Segment Start: Data shown
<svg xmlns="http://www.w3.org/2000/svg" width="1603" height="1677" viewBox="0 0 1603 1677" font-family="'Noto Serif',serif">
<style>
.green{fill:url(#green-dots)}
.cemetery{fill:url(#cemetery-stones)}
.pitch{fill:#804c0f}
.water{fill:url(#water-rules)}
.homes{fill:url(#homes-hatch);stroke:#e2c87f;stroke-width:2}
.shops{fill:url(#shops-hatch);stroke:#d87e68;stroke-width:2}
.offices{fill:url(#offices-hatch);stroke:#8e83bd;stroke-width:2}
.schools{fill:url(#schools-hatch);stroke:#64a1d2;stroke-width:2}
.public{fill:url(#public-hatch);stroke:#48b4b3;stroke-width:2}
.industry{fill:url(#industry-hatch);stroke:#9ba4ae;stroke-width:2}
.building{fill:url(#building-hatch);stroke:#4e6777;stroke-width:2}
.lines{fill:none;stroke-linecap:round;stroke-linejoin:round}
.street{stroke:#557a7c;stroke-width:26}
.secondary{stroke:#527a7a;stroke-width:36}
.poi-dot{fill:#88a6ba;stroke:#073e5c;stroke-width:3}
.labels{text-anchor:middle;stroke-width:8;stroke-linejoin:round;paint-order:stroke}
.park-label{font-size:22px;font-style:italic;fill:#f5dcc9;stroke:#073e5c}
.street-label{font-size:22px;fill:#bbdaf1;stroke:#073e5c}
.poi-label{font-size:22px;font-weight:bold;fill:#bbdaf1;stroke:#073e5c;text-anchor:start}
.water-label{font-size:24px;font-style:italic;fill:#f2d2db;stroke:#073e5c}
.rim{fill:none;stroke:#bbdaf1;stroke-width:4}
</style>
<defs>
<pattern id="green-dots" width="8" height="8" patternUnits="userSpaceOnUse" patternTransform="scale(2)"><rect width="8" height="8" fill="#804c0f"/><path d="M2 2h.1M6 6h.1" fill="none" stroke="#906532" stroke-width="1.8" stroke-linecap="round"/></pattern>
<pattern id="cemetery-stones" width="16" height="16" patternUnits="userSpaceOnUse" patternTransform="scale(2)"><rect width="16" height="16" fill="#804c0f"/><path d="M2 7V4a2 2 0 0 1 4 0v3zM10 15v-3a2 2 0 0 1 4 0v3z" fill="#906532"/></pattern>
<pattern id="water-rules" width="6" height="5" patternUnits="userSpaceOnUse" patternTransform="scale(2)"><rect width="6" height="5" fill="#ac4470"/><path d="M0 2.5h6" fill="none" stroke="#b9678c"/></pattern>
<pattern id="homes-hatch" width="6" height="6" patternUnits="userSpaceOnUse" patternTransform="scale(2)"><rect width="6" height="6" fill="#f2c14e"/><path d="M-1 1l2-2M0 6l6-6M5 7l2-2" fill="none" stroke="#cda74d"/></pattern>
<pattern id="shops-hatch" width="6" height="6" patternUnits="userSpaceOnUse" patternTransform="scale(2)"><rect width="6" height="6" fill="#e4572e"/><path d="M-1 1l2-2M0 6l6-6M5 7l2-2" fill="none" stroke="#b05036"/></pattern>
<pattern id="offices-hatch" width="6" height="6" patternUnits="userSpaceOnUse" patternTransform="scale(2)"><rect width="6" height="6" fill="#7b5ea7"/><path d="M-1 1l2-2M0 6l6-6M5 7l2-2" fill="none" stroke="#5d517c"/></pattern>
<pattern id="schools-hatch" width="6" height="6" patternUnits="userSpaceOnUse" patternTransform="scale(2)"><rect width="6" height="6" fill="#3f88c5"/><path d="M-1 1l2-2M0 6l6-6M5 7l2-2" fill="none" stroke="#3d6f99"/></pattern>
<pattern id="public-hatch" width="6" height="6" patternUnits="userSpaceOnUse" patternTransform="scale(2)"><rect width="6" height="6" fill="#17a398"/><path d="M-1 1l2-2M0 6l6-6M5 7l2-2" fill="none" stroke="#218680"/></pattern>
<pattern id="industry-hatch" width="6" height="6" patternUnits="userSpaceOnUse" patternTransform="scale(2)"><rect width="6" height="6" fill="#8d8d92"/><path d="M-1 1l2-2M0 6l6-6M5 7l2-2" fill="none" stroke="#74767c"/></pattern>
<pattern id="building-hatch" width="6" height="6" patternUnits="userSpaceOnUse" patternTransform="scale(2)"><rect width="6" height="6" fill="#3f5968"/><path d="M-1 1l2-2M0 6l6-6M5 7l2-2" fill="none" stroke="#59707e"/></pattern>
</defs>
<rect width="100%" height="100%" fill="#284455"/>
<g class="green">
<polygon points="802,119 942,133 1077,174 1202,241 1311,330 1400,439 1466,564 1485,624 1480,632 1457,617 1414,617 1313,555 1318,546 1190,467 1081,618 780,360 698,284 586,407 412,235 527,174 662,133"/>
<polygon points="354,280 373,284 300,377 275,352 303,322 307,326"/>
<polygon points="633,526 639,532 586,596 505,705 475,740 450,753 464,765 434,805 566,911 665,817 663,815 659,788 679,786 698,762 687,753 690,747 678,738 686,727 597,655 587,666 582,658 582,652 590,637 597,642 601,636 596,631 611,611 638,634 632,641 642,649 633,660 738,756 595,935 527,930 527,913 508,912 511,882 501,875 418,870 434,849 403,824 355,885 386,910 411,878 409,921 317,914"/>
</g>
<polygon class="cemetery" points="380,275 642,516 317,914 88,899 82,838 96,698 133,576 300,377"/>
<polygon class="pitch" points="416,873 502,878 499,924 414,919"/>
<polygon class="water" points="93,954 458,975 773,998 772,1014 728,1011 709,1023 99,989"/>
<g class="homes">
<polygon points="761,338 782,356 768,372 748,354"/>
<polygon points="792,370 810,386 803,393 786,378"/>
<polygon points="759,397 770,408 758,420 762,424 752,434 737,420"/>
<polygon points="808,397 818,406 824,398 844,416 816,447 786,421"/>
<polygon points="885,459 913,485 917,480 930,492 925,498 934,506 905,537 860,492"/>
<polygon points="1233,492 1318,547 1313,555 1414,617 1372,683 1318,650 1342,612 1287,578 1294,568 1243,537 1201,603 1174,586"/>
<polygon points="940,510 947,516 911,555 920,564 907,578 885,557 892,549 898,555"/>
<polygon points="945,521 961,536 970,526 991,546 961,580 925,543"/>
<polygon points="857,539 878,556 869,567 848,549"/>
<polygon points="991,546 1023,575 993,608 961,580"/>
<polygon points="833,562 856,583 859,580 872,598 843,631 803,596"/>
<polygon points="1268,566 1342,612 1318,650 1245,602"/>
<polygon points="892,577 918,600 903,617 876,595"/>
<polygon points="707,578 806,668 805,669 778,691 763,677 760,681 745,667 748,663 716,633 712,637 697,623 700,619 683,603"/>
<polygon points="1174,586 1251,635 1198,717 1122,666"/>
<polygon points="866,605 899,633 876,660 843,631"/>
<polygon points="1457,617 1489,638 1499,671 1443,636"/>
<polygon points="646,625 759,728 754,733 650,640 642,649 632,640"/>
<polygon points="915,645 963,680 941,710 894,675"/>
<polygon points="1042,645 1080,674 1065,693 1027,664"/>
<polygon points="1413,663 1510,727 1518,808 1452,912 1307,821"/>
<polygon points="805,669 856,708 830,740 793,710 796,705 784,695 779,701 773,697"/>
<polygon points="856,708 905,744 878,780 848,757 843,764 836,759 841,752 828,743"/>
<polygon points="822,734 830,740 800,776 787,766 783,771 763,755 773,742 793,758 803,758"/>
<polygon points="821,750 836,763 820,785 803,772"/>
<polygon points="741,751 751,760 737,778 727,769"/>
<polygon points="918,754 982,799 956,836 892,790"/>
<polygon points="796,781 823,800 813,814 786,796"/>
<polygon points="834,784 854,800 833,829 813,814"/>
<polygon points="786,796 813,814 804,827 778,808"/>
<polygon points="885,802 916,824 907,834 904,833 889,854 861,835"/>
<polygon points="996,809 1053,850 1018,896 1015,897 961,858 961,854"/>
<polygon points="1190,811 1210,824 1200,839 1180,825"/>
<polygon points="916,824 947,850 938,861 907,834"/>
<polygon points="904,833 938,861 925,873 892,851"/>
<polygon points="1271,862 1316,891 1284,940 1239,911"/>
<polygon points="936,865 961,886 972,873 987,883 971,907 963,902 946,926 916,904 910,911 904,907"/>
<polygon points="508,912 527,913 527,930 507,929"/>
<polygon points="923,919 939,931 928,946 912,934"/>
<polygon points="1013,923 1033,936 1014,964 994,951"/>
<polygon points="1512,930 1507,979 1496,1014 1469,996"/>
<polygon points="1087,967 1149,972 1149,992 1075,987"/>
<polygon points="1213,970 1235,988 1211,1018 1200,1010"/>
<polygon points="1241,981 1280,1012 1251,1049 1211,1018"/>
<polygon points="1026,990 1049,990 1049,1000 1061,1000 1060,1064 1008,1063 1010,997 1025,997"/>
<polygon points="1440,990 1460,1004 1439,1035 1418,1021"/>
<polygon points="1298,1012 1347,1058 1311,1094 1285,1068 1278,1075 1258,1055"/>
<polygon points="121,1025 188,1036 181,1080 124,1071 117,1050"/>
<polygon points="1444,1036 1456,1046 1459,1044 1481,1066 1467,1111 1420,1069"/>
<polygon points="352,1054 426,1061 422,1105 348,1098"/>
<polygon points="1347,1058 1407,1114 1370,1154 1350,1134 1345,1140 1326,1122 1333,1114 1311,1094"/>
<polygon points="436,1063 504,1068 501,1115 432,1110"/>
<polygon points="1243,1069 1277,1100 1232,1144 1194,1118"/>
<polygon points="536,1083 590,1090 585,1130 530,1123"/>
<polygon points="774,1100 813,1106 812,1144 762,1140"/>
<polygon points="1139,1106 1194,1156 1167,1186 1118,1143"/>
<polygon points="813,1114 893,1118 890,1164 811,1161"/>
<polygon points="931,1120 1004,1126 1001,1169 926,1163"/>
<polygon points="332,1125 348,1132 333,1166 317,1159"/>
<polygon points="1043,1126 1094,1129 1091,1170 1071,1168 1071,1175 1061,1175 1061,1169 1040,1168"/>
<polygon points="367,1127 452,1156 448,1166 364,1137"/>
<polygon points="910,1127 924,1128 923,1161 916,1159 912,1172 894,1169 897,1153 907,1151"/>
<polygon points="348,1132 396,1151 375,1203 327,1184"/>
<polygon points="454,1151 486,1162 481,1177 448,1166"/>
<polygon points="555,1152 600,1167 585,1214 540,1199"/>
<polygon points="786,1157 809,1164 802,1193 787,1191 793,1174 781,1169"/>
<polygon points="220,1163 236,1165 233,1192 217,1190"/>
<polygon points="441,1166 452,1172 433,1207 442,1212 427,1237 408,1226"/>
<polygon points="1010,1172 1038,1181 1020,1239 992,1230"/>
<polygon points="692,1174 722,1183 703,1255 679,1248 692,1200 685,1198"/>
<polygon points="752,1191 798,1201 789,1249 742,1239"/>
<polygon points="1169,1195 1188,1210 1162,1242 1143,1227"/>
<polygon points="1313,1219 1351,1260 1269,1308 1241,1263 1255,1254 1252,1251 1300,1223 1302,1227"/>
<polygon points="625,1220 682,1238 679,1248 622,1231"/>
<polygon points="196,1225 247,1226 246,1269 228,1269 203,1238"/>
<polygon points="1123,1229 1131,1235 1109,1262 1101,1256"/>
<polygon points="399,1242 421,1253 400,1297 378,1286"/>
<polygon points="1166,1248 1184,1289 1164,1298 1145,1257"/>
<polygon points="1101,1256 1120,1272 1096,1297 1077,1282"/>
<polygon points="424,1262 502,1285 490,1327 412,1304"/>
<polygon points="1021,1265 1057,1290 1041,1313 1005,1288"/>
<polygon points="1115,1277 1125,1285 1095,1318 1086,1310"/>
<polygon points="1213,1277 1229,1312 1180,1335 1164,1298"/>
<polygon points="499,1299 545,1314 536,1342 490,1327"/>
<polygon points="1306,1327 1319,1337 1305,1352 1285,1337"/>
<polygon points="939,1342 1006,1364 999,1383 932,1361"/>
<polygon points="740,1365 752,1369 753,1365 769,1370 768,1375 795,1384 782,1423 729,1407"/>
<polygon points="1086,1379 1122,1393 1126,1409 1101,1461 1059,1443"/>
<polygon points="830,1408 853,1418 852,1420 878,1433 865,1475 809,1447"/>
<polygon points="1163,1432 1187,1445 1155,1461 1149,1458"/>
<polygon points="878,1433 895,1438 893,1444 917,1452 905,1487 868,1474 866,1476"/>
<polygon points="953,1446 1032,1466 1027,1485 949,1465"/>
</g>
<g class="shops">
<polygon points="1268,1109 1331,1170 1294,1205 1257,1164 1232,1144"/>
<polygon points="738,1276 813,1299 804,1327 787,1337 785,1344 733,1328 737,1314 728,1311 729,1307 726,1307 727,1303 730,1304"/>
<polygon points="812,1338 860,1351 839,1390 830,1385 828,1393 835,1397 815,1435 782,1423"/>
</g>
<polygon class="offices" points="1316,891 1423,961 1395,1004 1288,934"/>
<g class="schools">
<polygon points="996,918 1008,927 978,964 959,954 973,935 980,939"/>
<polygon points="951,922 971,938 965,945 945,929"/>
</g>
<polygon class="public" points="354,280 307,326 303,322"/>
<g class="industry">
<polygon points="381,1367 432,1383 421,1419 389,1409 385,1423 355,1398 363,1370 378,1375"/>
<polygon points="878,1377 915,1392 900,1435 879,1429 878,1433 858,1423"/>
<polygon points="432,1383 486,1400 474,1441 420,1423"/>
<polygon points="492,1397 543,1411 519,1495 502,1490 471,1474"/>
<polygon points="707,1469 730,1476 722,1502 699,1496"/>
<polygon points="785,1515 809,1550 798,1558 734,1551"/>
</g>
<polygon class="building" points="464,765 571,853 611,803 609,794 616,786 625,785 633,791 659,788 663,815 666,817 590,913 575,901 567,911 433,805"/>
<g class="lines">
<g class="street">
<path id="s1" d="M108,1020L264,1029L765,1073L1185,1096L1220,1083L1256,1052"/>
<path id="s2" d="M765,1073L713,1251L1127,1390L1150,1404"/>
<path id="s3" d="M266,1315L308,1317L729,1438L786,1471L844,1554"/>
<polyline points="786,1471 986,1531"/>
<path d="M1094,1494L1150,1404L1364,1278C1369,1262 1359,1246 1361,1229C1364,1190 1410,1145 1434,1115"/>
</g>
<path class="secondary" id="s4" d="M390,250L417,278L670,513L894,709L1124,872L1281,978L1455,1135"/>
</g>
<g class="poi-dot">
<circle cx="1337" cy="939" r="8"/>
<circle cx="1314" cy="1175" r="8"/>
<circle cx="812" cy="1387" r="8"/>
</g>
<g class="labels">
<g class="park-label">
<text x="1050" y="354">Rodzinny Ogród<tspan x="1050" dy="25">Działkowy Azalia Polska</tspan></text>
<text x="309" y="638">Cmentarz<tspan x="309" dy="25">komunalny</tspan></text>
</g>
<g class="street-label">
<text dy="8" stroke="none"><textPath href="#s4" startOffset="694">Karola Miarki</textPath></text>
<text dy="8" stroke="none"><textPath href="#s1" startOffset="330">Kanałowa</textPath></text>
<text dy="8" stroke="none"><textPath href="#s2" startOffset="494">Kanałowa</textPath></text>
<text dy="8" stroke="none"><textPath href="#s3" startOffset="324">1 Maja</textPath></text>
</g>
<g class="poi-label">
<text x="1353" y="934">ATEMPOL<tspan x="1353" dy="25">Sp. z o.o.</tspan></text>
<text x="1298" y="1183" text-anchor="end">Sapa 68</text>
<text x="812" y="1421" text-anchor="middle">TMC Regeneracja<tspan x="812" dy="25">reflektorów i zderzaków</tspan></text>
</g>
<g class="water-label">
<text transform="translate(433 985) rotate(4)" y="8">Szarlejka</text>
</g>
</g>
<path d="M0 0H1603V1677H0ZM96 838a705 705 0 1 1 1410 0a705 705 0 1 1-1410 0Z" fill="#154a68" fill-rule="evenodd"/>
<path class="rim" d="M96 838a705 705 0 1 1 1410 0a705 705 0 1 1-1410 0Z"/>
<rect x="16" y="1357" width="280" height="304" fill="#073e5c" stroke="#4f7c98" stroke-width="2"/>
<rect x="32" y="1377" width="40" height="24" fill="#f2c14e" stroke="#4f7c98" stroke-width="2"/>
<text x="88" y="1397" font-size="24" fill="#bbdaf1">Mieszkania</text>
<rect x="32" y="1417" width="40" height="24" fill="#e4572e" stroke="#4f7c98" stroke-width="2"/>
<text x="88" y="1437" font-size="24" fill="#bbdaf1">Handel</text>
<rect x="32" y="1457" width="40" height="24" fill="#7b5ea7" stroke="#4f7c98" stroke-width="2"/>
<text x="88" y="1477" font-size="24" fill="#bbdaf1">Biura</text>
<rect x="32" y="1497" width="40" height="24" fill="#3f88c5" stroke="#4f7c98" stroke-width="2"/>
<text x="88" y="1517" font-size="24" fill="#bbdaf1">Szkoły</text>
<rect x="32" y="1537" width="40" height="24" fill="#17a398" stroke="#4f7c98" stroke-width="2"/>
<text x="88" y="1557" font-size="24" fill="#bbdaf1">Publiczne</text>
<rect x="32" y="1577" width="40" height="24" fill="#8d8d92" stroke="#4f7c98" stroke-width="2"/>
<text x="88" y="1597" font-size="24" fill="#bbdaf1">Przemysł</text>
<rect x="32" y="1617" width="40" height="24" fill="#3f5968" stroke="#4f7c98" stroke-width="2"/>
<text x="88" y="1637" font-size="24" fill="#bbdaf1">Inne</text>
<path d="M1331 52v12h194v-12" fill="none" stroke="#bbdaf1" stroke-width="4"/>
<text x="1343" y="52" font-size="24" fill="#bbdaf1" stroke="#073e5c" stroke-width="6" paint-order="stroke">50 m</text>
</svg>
Segment End: Data shown
■ **About this exercise**
Using the data above, show each line where "lines" occurs.

■ **Solved exercise**
.lines{fill:none;stroke-linecap:round;stroke-linejoin:round}
<g class="lines">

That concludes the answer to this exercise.